§ **Goal of the exercise**
Rewrite the lines of every item below as a single numbered list, skipping any blank lines. Omit the pictures from your answer.

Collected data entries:
▼

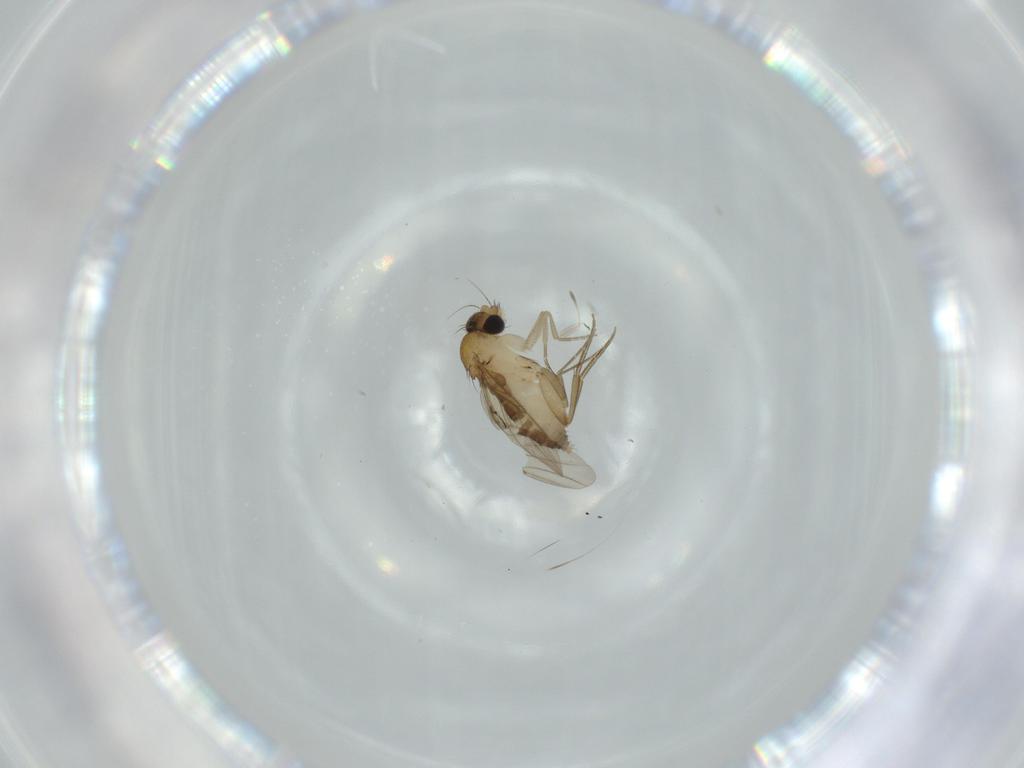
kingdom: Animalia
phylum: Arthropoda
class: Insecta
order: Diptera
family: Phoridae
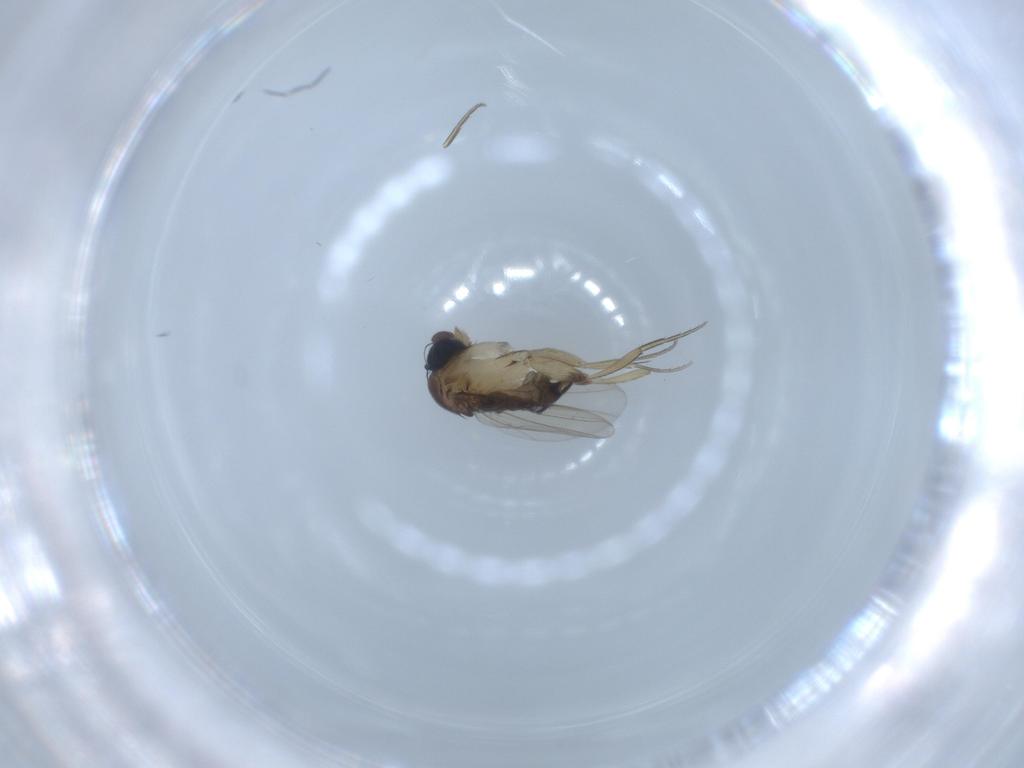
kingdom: Animalia
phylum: Arthropoda
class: Insecta
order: Diptera
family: Phoridae
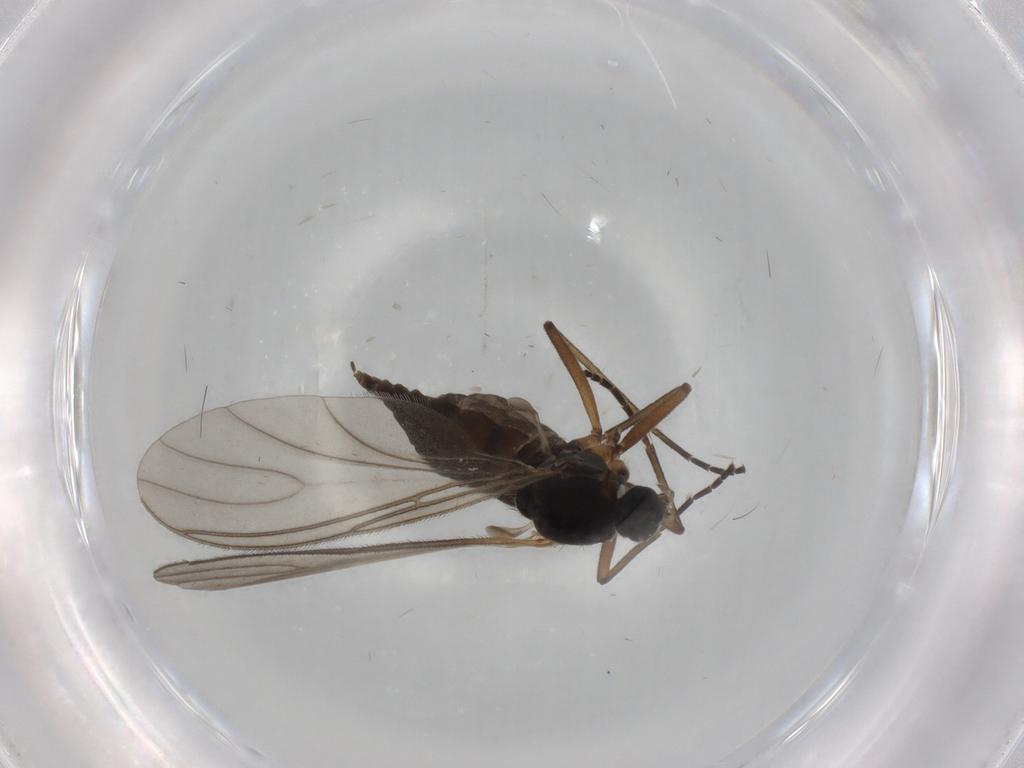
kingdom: Animalia
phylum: Arthropoda
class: Insecta
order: Diptera
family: Sciaridae
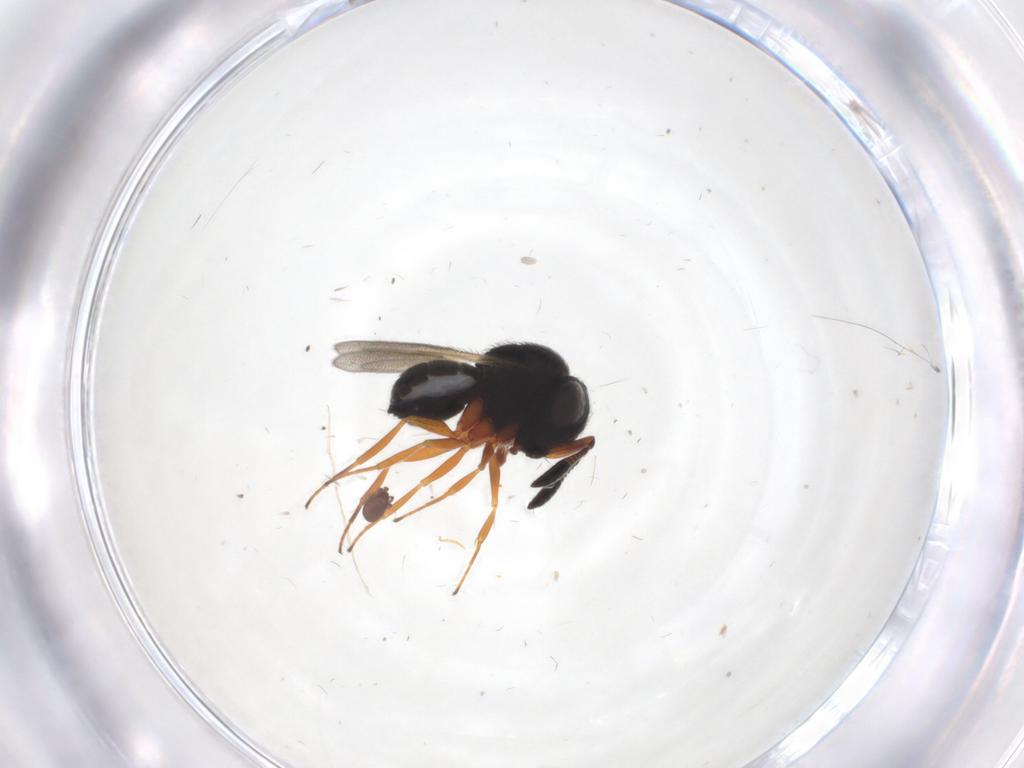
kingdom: Animalia
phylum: Arthropoda
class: Insecta
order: Hymenoptera
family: Scelionidae
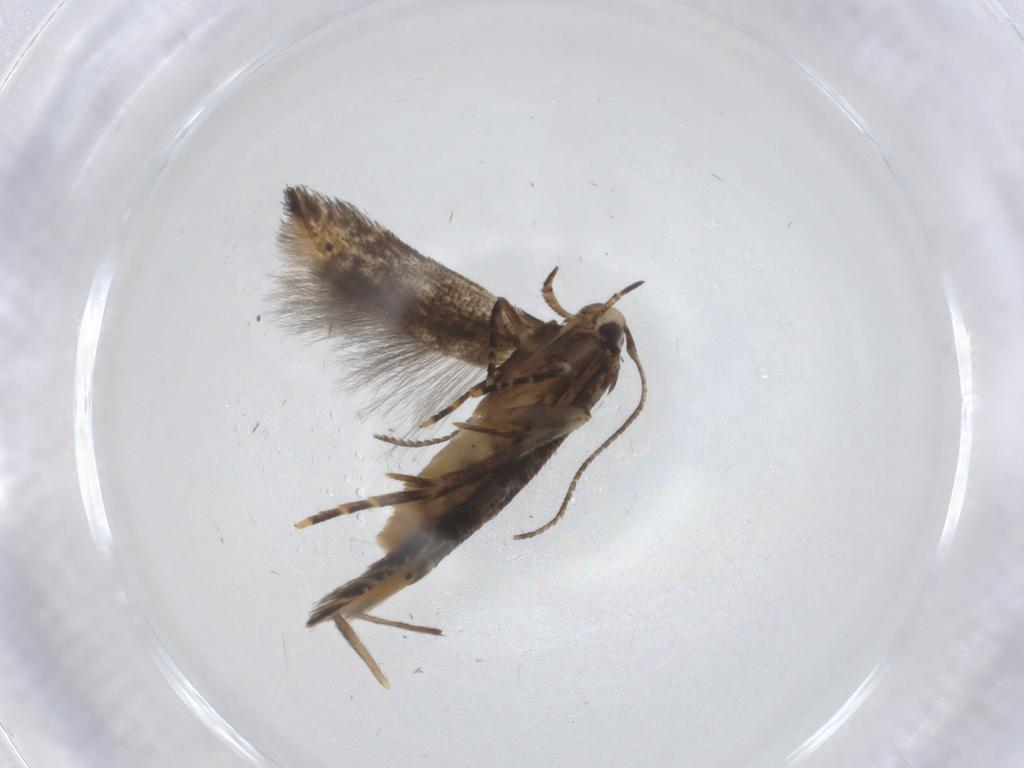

▲

§ **The result**
1. kingdom: Animalia
2. phylum: Arthropoda
3. class: Insecta
4. order: Diptera
5. family: Phoridae
6. kingdom: Animalia
7. phylum: Arthropoda
8. class: Insecta
9. order: Diptera
10. family: Phoridae
11. kingdom: Animalia
12. phylum: Arthropoda
13. class: Insecta
14. order: Diptera
15. family: Sciaridae
16. kingdom: Animalia
17. phylum: Arthropoda
18. class: Insecta
19. order: Hymenoptera
20. family: Scelionidae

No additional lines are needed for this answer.